Doctoral Dissertation Research: Race Matters-- Ideologies of Race in Police Personnel Decisions
University Of California-Berkeley, Berkeley CA
Investigators
Abstract
This project explores the evolving ideologies of race in police personnel decisions from the passage of the Civil Rights Act of 1964 to the present. Against the background of the societal forces behind the changing face of metropolitan policing, the project analyzes how police officials, past and present, perceive race to matter in law enforcement. The project involves two phases. The first is historical: the researchers investigate whether and how ideologies of race in policing have changed over time. The second is contemporary: the researchers examine conceptions of the appropriate use of race in police personnel decisions. In both phases, the primary focus is on the official justifications used by police commissioners, police chiefs and higher level officers and officials for taking race into account in making personnel decisions, e.g., recruiting, hiring, promoting and making assignments. These justifications are discernible from EEO lawsuits and consent decrees against urban police departments as well as other archival data, including newspaper interviews and testimony before government bodies.
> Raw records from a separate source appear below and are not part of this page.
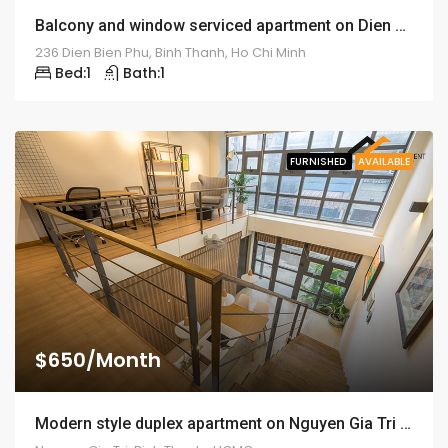
Balcony and window serviced apartment on Dien Bien Phu street – ID: 1259
236 Dien Bien Phu, Binh Thanh, Ho Chi Minh
Bed:
1
Bath:
1
FURNISHED
AVAILABLE
$650/Month
Modern style duplex apartment on Nguyen Gia Tri street – ID: 1256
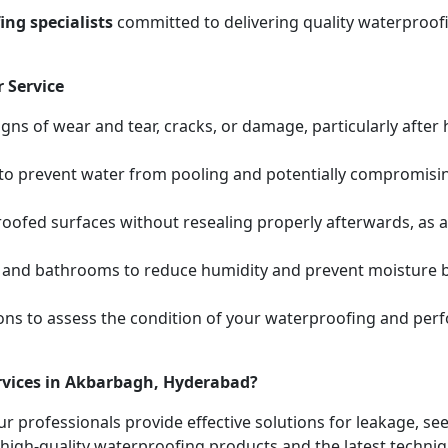
ng specialists
committed to delivering quality waterproofi
 Service
igns of wear and tear, cracks, or damage, particularly after
s to prevent water from pooling and potentially compromis
oofed surfaces without resealing properly afterwards, as 
 and bathrooms to reduce humidity and prevent moisture bui
ions to assess the condition of your waterproofing and pe
rvices in Akbarbagh, Hyderabad?
ur professionals provide effective solutions for leakage, s
high-quality waterproofing products and the latest techniqu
This research is supplemented by interviews and observational data from a case study involving one urban police department in order to explore whether there is a gap between what contemporary law enforcement management is willing to endorse as an appropriate use of race-conscious policies and what street-level officers deem to be an acceptable law enforcement resource. This research has important implications both for the sociology of law with regard to race and criminal justice and for policy considerations regarding the balance between protecting individual rights and achieving societal benefits. This research explores issues of race and policing that have received little scholarly attention and makes significant contributions to several areas of law and social science scholarship, including organizational theory and legal consciousness and ideology.